YOUNG children seeking a hug or cuddle will be discouraged by teachers under new guidelines outlining appropriate conduct between teachers and students.
And teachers will now be encouraged to use verbal rather than physical directions, particularly during dance and sport activities.
The State Government says the measures have been developed to protect teachers but the union fears they are too rigid in parts and do not balance good intentions of teachers or the context of their actions.
The guidelines, a joint initiative of the State Government, SA Association of Independent Schools and Catholic Education SA, will be sent to all schools, preschools and out of school hours care services this week.
"Never before have we had such a focus in South Australia on the need to protect and provide safe environments for children," Education Minister Jane Lomax-Smith said yesterday.
Under the guidelines, teachers should not initiate student tickling games or massages, drive a student unaccompanied or attend students' homes or social gatherings for personal reasons.
It also outlines ways for staff to respond to inappropriate behaviour between students and teachers, managing boundaries when working one-on-one with a student, and appropriate physical contact and restraint.

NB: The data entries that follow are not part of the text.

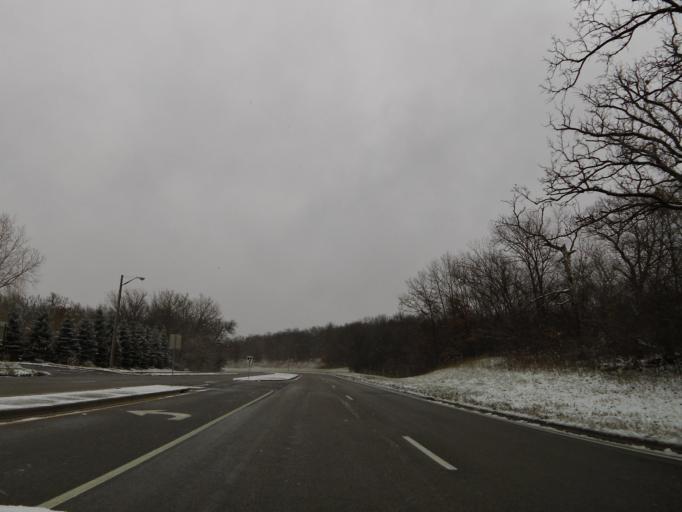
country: US
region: Minnesota
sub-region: Scott County
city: Prior Lake
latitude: 44.7582
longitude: -93.4042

Australian Education Union SA president Andrew Gohl said the guidelines had put teachers "on notice".
"What we have to be careful of is not making these sorts of guidelines so prescriptive that it limits our ability to provide comfort to children," he said.
"The protection of children is paramount but it has to be balanced against the protection of our members with vindictive claims."
Dr Lomax-Smith said the move was "not about preventing teachers from touching children but making sure that they understand and respect boundaries".
"Caring, protective and encouraging forms of touch are healthy and are important to all humans, particularly in times of distress," she said.
Mr Gohl said the guidelines provided several pertinent questions teachers should ask themselves to weigh up different incidents.
But he questioned the violation of teachers attending students' homes or personal social gatherings.
"If you live in a country community there are those social situations you can't preclude," Mr Gohl said.
Education and Children's Services Department chief executive Steven Marshall said it was important teachers were provided with advice and support on the issue.
"We have put our heads together to get the best guidelines possible but we need to see them in practice but certainly if they need modification, we are open to that," he said.
Association of Independent Schools of SA executive director Garry Le Duff said the association would encourage its member schools to use the guidelines when developing child protection policies. "Teachers and school leaders have been concerned about this for some time," he said.
Catholic Education director Allan Dooley said the guidelines followed a series of child protection strategies initiated by the Adelaide Archdiocese in recent years.
Last year, six teachers were deregistered by the Teachers Registration Board for improper conduct or sexual offences relating to children.